◆ **Task to complete**
Can you transcribe the passage on Hulbert's work as state electrician from "Unlike Edwin Davis" to "executing a woman."?

In his first two years as state electrician, Hulbert officiated at 38 executions in the state of New York, including that of Charles Becker, a lieutenant of the NYPD, and that of Hans B. Schmidt, the only Catholic priest executed for murder in the United States. Hulbert went to lengths to maintain his privacy: he never allowed the press to obtain a photograph and managed to remain anonymous for some time; newspapers described him as "the man who walks alone". On May 1, 1916, Hulbert electrocuted Charles Sprague, the last inmate executed in Auburn Prison: all subsequent executions in New York took place in Sing Sing.

By 1920, Hulbert had been identified as the state electrician, his name now regularly being mentioned by the press, but he kept shunning publicity nonetheless. When Nebraska adopted the electric chair as a method of execution, Hulbert was hired to install the state's new electric chair and conduct the execution of the first two men who were to be put to death using the new method. Hulbert travelled to the Nebraska State Penitentiary and completed all necessary preparations, but fled the state upon learning that a group of locals who opposed capital punishment were planning to lynch him in protest; the two scheduled executions were eventually carried out by E.B. Currier, who had retired as Massachusetts' state executioner but accepted the job in Nebraska.

When Sing Sing new "death house" was built in 1922, Hulbert oversaw the relocation of the electric chair, nicknamed Old Sparky, into the new death chamber.

On May 27, 1920, Hulbert reportedly executed a man he knew, Leo Jankowski, who had been serving a life sentence in Dannemora and had killed a prison guard during an escape attempt together with an accomplice, who was also executed. Jankowski had reportedly worked with Hulbert in Auburn Prison's powerhouse before being transferred to Dannemora, and was quoted as saying "Do a good job, John" as he entered Sing Sing's death chamber.

Sing Sing prison physician Amos Squire, who had to be present at every execution, came to know Hulbert well and devoted one chapter of his Sing Sing memoirs describing the executioner. Squire, who renders Hulbert's surname as Hilbert, writes of a "short and stocky man" who always avoided reading crime news as he didn't want to read about criminals that he could have been called to execute.

Unlike Edwin Davis (who had electrocuted Martha M. Place, the first woman executed in the electric chair, and Mary Farmer), Hulbert never had to execute a woman. In June 1921, he was due to electrocute Hattle Dixon, a Brooklyn woman convicted for murder, but her sentence was commuted to life imprisonment by governor Miller. A few days before the scheduled execution, newspapers quoted Hulbert as having said he had no scruples about executing a woman.

According to Squire, Hulbert became significantly depressed about his job, but performed the duty for the $150 fee, claiming he didn't make enough money as a chief engineer. On January 7, 1916, Hulbert arrived in Sing Sing to execute Antonio Ponton. The execution was scheduled at 5 am, but there was an escape attempt in another part of the prison a few hours before. As tension rose among prison officials, Hulbert suffered a nervous collapse and had to be revived by Squire, eventually carrying out the execution with a half an hour delay and spending a full week recovering in Sing Sing's hospital.

◆ **Records provided**
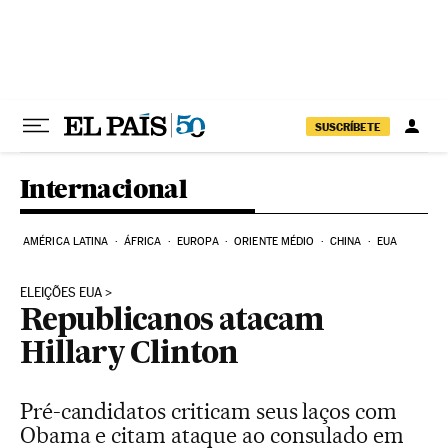
Pular para o conteúdo
SUSCRÍBETE
Internacional
AMÉRICA LATINA
ÁFRICA
EUROPA
ORIENTE MÉDIO
CHINA
EUA
ELEIÇÕES EUA
Republicanos atacam
Hillary Clinton
Pré-candidatos criticam seus laços com
Obama e citam ataque ao consulado em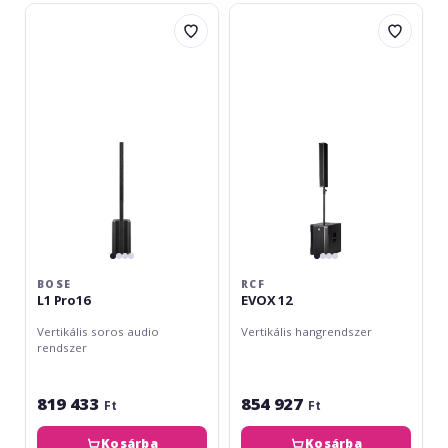
Bose
RCF
L1
EVOX
Pro16
12
BOSE
RCF
L1 Pro16
EVOX 12
Vertikális soros audio
Vertikális hangrendszer
rendszer
819 433
854 927
Ft
Ft
Kosárba
Kosárba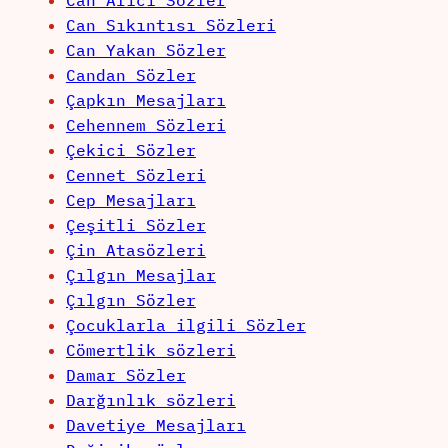
Can Alıcı Sözler
Can Sıkıntısı Sözleri
Can Yakan Sözler
Candan Sözler
Çapkın Mesajları
Cehennem Sözleri
Çekici Sözler
Cennet Sözleri
Cep Mesajları
Çeşitli Sözler
Çin Atasözleri
Çılgın Mesajlar
Çılgın Sözler
Çocuklarla ilgili Sözler
Cömertlik sözleri
Damar Sözler
Darğınlık sözleri
Davetiye Mesajları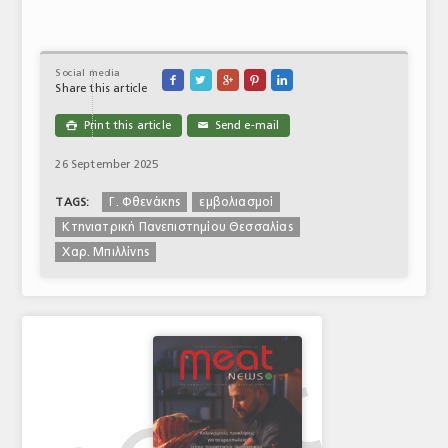
Social media





Share this article
Print this article
Send e-mail

✉
26 September 2025
Γ. Φθενάκης
εμβολιασμοί
TAGS:
Κτηνιατρική Πανεπιστημίου Θεσσαλίας
Χαρ. Μπιλλίνης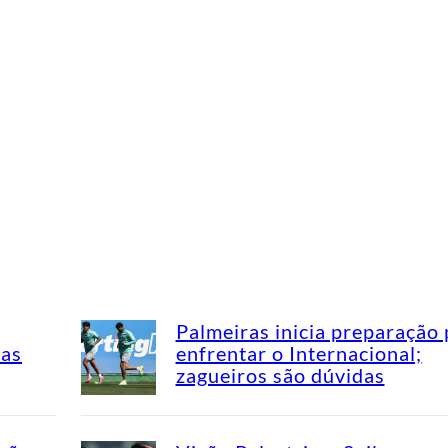
Palmeiras inicia preparação 
mas
enfrentar o Internacional;
zagueiros são dúvidas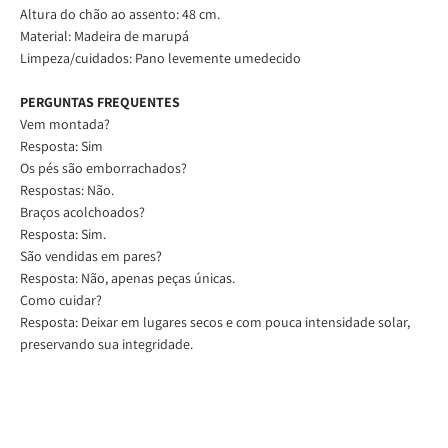
Altura do chão ao assento: 48 cm.
Material:
Madeira de
marupá
Limpeza/cuidados: Pano levemente umedecido
PERGUNTAS FREQUENTES
Vem montada?
Resposta: Sim
Os pés são emborrachados?
Respostas: Não.
Braços acolchoados?
Resposta: Sim.
São vendidas em pares?
Resposta: Não, apenas peças únicas.
Como cuidar?
Resposta: Deixar em lugares secos e com pouca intensidade solar,
preservando sua integridade.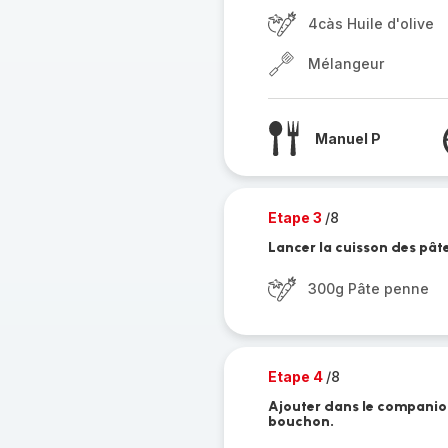
4càs Huile d'olive
Mélangeur
Manuel P
Etape 3
/8
Lancer la cuisson des pâ
300g Pâte penne
Etape 4
/8
Ajouter dans le companion
bouchon.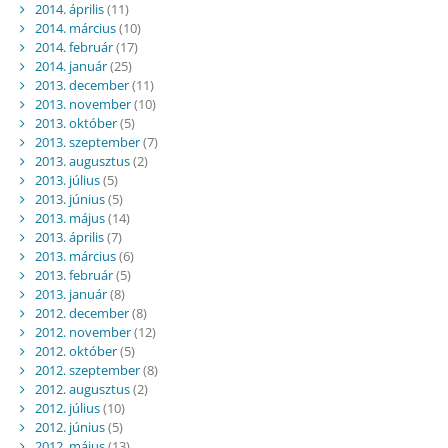
2014. április
(11)
2014. március
(10)
2014. február
(17)
2014. január
(25)
2013. december
(11)
2013. november
(10)
2013. október
(5)
2013. szeptember
(7)
2013. augusztus
(2)
2013. július
(5)
2013. június
(5)
2013. május
(14)
2013. április
(7)
2013. március
(6)
2013. február
(5)
2013. január
(8)
2012. december
(8)
2012. november
(12)
2012. október
(5)
2012. szeptember
(8)
2012. augusztus
(2)
2012. július
(10)
2012. június
(5)
2012. május
(13)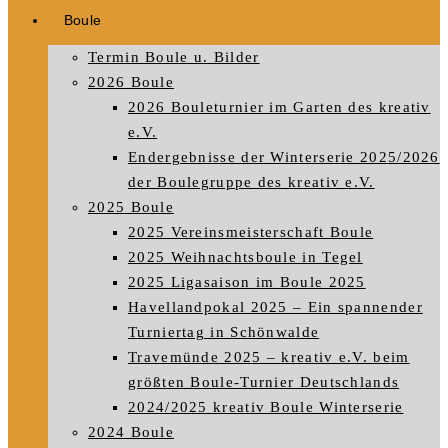
Boule
Termin Boule u. Bilder
2026 Boule
2026 Bouleturnier im Garten des kreativ
e.V.
Endergebnisse der Winterserie 2025/2026
der Boulegruppe des kreativ e.V.
2025 Boule
2025 Vereinsmeisterschaft Boule
2025 Weihnachtsboule in Tegel
2025 Ligasaison im Boule 2025
Havellandpokal 2025 – Ein spannender
Turniertag in Schönwalde
Travemünde 2025 – kreativ e.V. beim
größten Boule-Turnier Deutschlands
2024/2025 kreativ Boule Winterserie
2024 Boule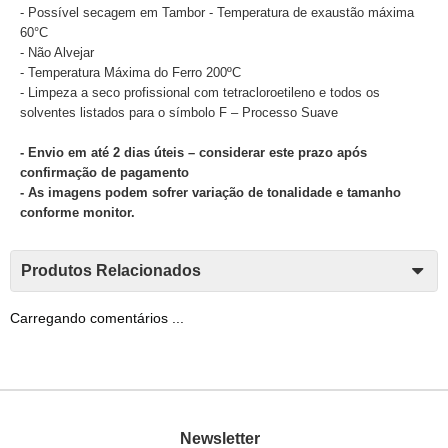
- Possível secagem em Tambor - Temperatura de exaustão máxima
60°C
- Não Alvejar
- Temperatura Máxima do Ferro 200ºC
- Limpeza a seco profissional com tetracloroetileno e todos os
solventes listados para o símbolo F – Processo Suave
- Envio em até 2 dias úteis – considerar este prazo após
confirmação de pagamento
- As imagens podem sofrer variação de tonalidade e tamanho
conforme monitor.
Produtos Relacionados
Carregando comentários ...
Newsletter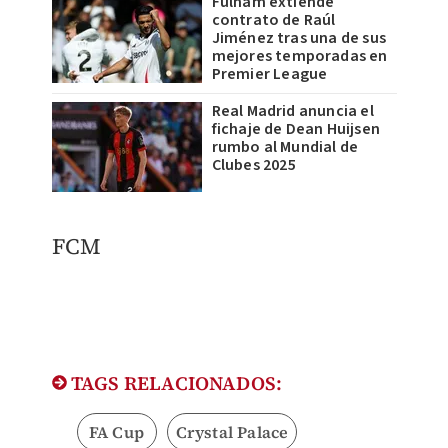
Fulham extiende
contrato de Raúl
Jiménez tras una de sus
mejores temporadas en
Premier League
Real Madrid anuncia el
fichaje de Dean Huijsen
rumbo al Mundial de
Clubes 2025
FCM
TAGS RELACIONADOS:
FA Cup
Crystal Palace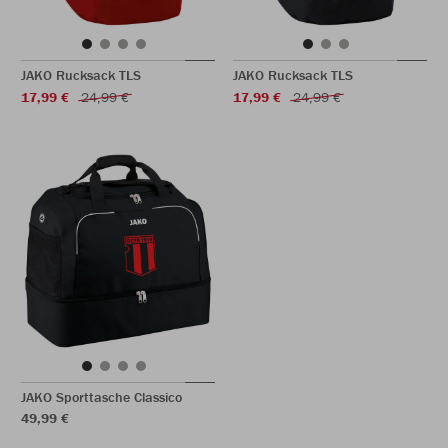
JAKO Rucksack TLS
JAKO Rucksack TLS
17,99 €
24,99 €
17,99 €
24,99 €
JAKO Sporttasche Classico
49,99 €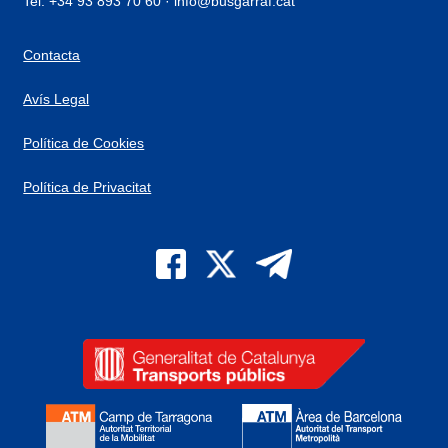
Tel. +34 93 893 70 60 · info@busgarraf.cat
Contacta
Avís Legal
Política de Cookies
Política de Privacitat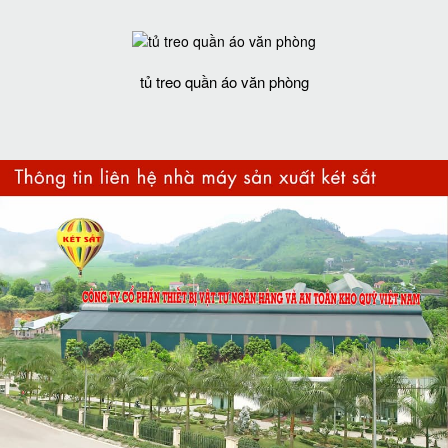
tủ treo quần áo văn phòng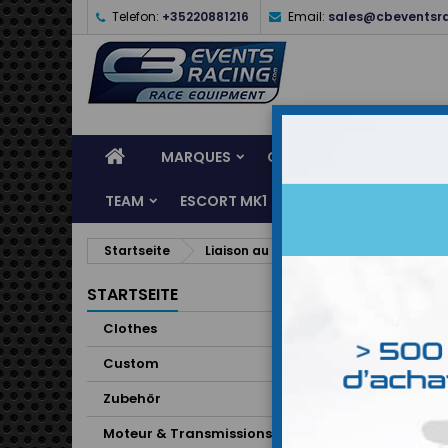
Telefon:
+35220881216
Email:
sales@cbeventsr
MARQUES
CASQUES
CLOTHES
TEAM
ESCORT MK1
KARTING
SERVI
Startseite
Liaison au sol & Freinage
Freins
STARTSEITE
Clothes
Custom
Zubehör
Moteur & Transmissions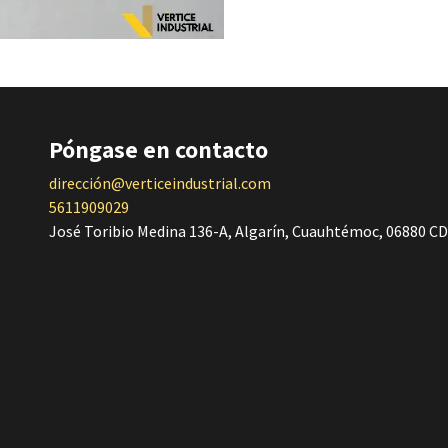
Póngase en contacto
dirección@verticeindustrial.com
5611909029
José Toribio Medina 136-A, Algarín, Cuauhtémoc, 06880 C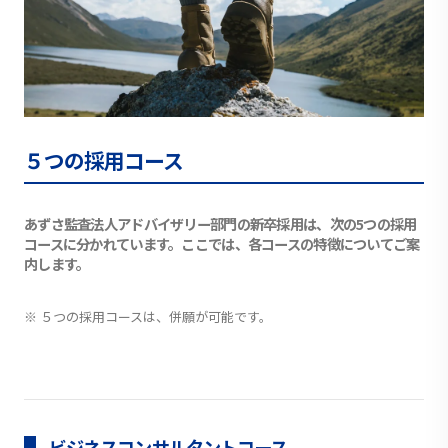
５つの採用コース
あずさ監査法人アドバイザリー部門の新卒採用は、次の5つの採用
コースに分かれています。ここでは、各コースの特徴についてご案
内します。
※ ５つの採用コースは、併願が可能です。
ビジネスコンサルタントコース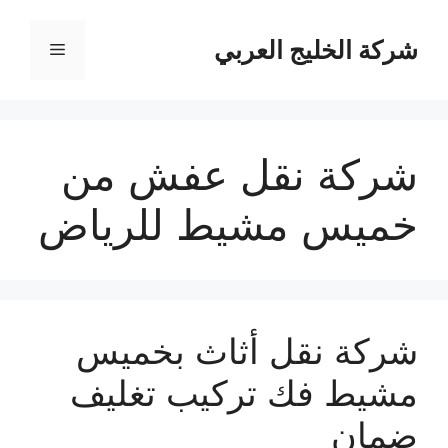
نتقل
لى
شركة الخليج العربي
القائمة
لمحتوى
شركة نقل عفش من
خميس مشيط للرياض
شركة نقل أثاث بخميس
مشيط فك تركيب تغليف
ضمان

◆ **Problem solution**
Unlike Edwin Davis (who had electrocuted Martha M. Place, the first woman executed in the electric chair, and Mary Farmer), Hulbert never had to execute a woman. In June 1921, he was due to electrocute Hattle Dixon, a Brooklyn woman convicted for murder, but her sentence was commuted to life imprisonment by governor Miller. A few days before the scheduled execution, newspapers quoted Hulbert as having said he had no scruples about executing a woman.